Giù le mani dal Mediterraneo: la guerra di corsa può provocare vittime e danni ambientali irreparabili
Non è la prima volta nel corso del conflitto russo-ucraino che unità mercantili vengono colpiti e, in alcuni casi, affondati nel nostro mare – nel termine nostro includiamo tutta l’umanità perché l’unicità e l’importanza del Mediterraneo è tale da farlo sentire “proprio” a tutti gli uomini –, questa volta però l’attacco militare alla petroliera Qendil è stato rivendicato da Kiev, precisando che si tratta di “nuova operazione speciale senza precedenti” e questa conferma arriva direttamente da una fonte del Servizio di sicurezza ucraino (Sbu). Un video dell’operazione militare, condotta attraverso il lancio di due droni e condiviso dalla stessa fonte (Sbu), mostra una serie di esplosioni avvenute su di una nave.
L’unità fatta segno dell’attacco in alto mare (circa 90 miglia dalla costa) risulta essere la petroliera Qendil, lunga 249 metri, battente bandiera dell’Oman, proveniente da un porto indiano e diretta Ust-Luga in Russia; l’unità in questione sarebbe stata colpita in acque internazionali, e Kiev si è affrettata a chiare che la petroliera in questione “sarebbe stata messa fuori uso senza provocare danni ambientali in quanto scarica di greggio” al momento dell’attacco, avvenuto al largo delle acque greche (tra Creta e le coste libiche).
Nel Mediterraneo si erano già registrati attacchi verso navi russe o sospettate di lavorare per Mosca. La novità di questo attacco consiste nell’immediata rivendicazione dell’Ucraina che ha così dimostrato di poter compie mirati attacchi a più di 2mila chilometri dalla madre patria, in acque internazionali: è la prima volta che accade una cosa del genere e ciò in palese violazione delle norme che disciplinano il diritto internazionale marittimo e la sicurezza della navigazione, col suo principale pilastro costituito dalla “salvaguardia della vita umana in mare”.

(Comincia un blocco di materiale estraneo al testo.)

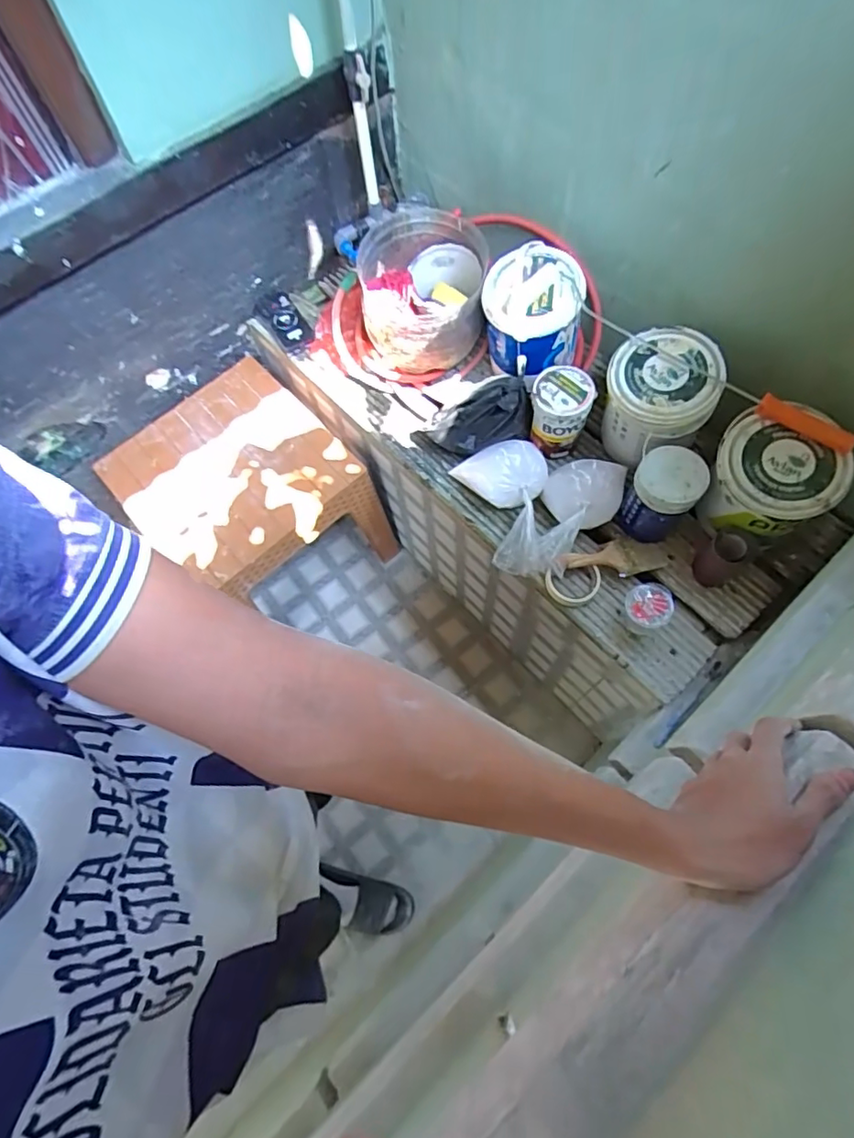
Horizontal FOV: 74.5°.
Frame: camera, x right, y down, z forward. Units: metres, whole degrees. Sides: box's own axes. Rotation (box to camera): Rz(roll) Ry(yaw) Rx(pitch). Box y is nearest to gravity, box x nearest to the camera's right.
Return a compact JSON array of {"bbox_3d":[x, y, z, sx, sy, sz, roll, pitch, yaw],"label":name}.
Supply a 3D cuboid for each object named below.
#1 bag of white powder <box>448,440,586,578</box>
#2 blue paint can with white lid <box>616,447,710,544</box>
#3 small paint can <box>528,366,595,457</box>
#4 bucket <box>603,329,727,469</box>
[{"bbox_3d":[0.173,-0.113,1.037,0.156,0.101,0.272,-20,69,-5],"label":"bag of white powder"},{"bbox_3d":[0.407,-0.126,0.991,0.109,0.178,0.106,-1,68,2],"label":"blue paint can with white lid"},{"bbox_3d":[0.250,-0.297,1.070,0.104,0.155,0.093,15,70,8],"label":"small paint can"},{"bbox_3d":[0.406,-0.298,1.014,0.180,0.196,0.170,-1,68,2],"label":"bucket"}]

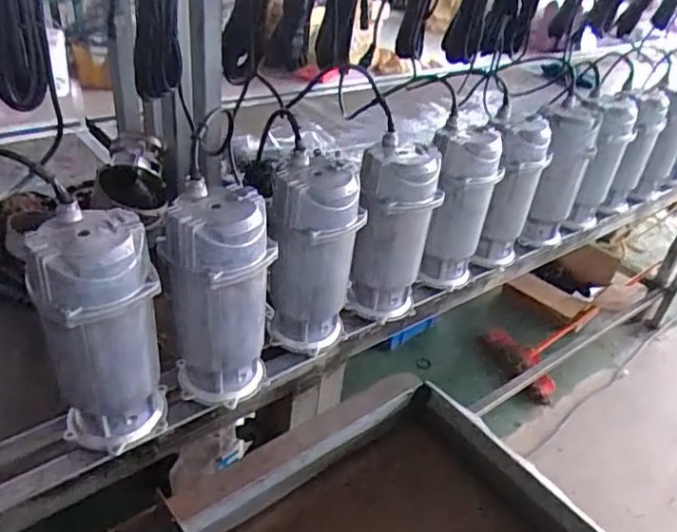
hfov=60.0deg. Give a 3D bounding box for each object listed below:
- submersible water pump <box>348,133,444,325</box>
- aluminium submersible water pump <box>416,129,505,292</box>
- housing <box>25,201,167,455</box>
[{"bbox_3d":[0.094,-0.050,1.003,0.125,0.296,0.123,16,36,14],"label":"submersible water pump"},{"bbox_3d":[0.221,-0.093,1.096,0.121,0.294,0.138,10,35,6],"label":"aluminium submersible water pump"},{"bbox_3d":[-0.291,0.089,0.727,0.134,0.294,0.116,-1,35,-11],"label":"housing"}]

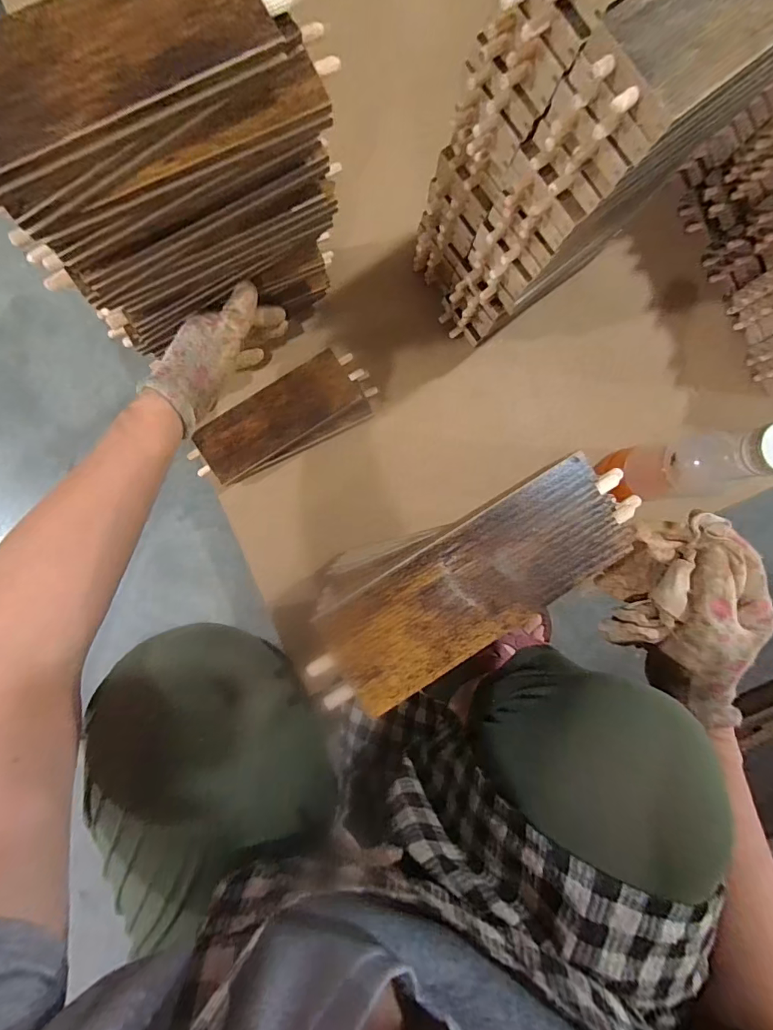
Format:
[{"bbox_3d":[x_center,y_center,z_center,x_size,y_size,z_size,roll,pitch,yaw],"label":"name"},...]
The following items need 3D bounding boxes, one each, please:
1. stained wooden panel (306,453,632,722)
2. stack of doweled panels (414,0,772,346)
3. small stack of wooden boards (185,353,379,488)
[{"bbox_3d":[0.053,0.038,0.260,0.198,0.010,0.063,-33,93,-4],"label":"stained wooden panel"},{"bbox_3d":[0.156,-0.296,0.387,0.217,0.301,0.128,-37,92,-3],"label":"stack of doweled panels"},{"bbox_3d":[-0.112,-0.106,0.502,0.198,0.022,0.076,-28,92,-4],"label":"small stack of wooden boards"}]

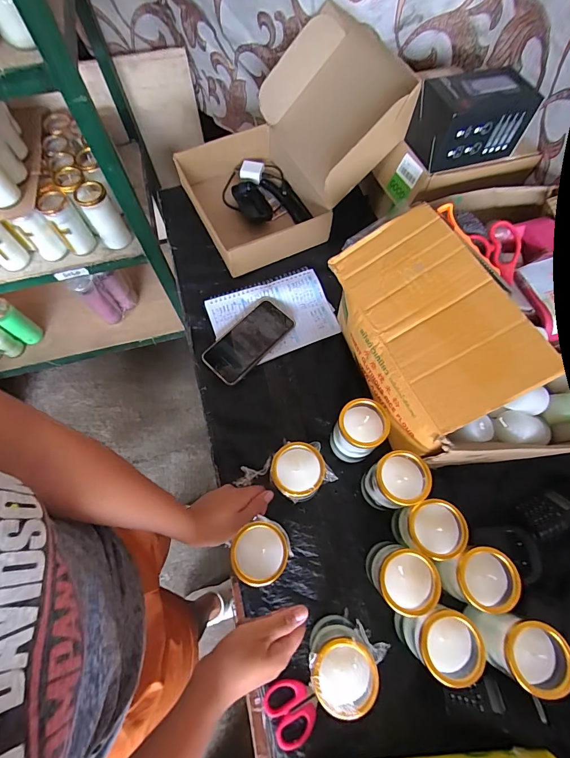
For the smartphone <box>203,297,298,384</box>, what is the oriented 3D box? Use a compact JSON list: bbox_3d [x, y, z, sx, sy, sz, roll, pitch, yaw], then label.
[{"bbox_3d":[-0.060,-0.067,0.615,0.162,0.015,0.079,-42,74,-16],"label":"smartphone"}]

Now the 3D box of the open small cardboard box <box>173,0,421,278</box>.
[{"bbox_3d":[0.001,-0.425,0.661,0.378,0.217,0.308,-23,69,-10],"label":"open small cardboard box"}]

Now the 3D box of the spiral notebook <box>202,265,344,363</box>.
[{"bbox_3d":[-0.022,-0.108,0.634,0.207,0.012,0.145,-20,75,-6],"label":"spiral notebook"}]

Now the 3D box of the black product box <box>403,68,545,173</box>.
[{"bbox_3d":[0.278,-0.385,0.529,0.154,0.086,0.085,-16,68,-7],"label":"black product box"}]

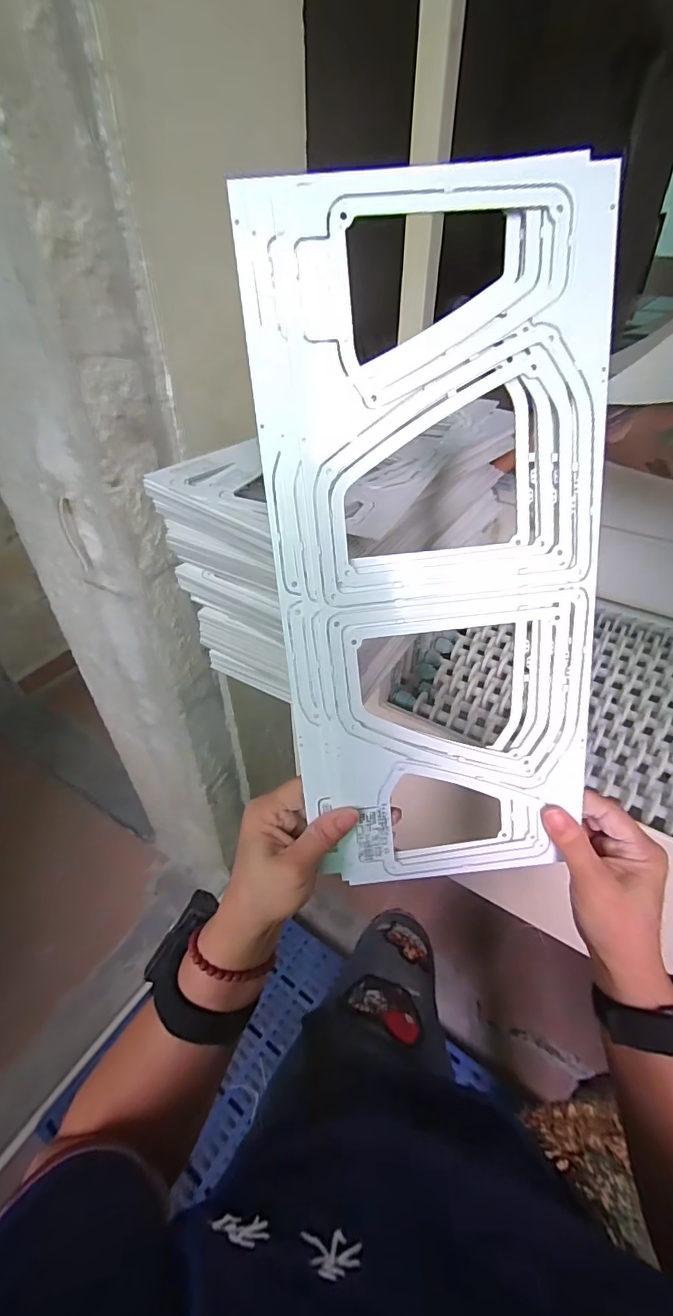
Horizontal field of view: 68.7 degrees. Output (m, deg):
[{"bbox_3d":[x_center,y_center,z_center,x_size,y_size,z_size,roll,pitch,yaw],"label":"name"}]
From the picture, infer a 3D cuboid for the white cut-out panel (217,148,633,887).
[{"bbox_3d":[0.061,-0.040,0.298,0.188,0.406,0.007,-6,18,-1],"label":"white cut-out panel"}]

Senza addentrarci in disquisizioni di carattere geopolitico affrontate da queste colonne in altre occasioni, limiteremo la nostra analisi a due principali fattori e che a nostro avviso sono percettibili dall’opinione pubblica mondiale come elementi palpabili e che toccano tutti noi.
Partiamo dalla salvaguardia degli “ecosistemi marini mediterranei” la cui delicatezza e fragilità è ben nota al mondo della scienza e alle Nazioni Unite, che già nel lontano 1975 pensarono di sottoporre a speciale protezione ambientale l’intera Regione mediterranea attraverso uno strumento normativo e procedurale forgiato ad hoc e conosciuto col nome di “Barcelona Convention” e i sette protocolli attuativi. Possiamo ritenere attendibile la dichiarazione del Governo ucraino che si affretta a chiarire che essendo la petroliera colpita in ballast (vuota di carico) non ci sono stati ripercussioni sugli ecosistemi marini, pur non conoscendo l’entità reale del prodotto fuoriuscito né, tanto meno, la natura chimica del medesimo? Allo stato dell’arte è impossibile rispondere positivamente.
Il secondo e non meno preoccupante aspetto è costituito dall’assoluta mancanza di preoccupazione verso l’incolumità fisica degli equipaggi; i marittimi imbarcati – che nulla hanno a che vedere con intrighi internazionali – sono rimasti tutti vivi ed illesi, ci sono elementi certi tali da poter escludere vittime dovute a questo attacco così come per i precedenti attacchi? Il segretario generale dell’Imo (International maritime organization), Arsenio Antonio Dominguez Velasco, ha protestato coi Governi belligeranti e rappresentato che non sono tollerabili comportamenti pericolosi sia per gli equipaggi che per l’ambiente marino?
Non possiamo non vedere la rapida dissoluzione delle norme internazionali che hanno disciplinato la navigazione marittima e ignorare gli sforzi compiuti dalle società civili che, da Groezio in poi, sono sempre stati rivolti al miglioramento delle regole del diritto marittimo per facilitare a tutti la navigazione e il regolare trasporto delle merci; regole che, ricordiamo ancora una volta, non riguardano le nazioni belligeranti ma sono appannaggio dell’umanità intera.
Quanto ancora potrà ritenersi accettabile la guerra di corsa che stiamo cui assistiamo quasi quotidianamente in molti teatri marittimi, dal Mar dei Caraibi al Mar della Cina e ora entrata prepotentemente nel Mare Nostrum? Quanto ancora reggerà l’UNCLOS (United Nations Convention Low of Sea) a questi continui scossoni?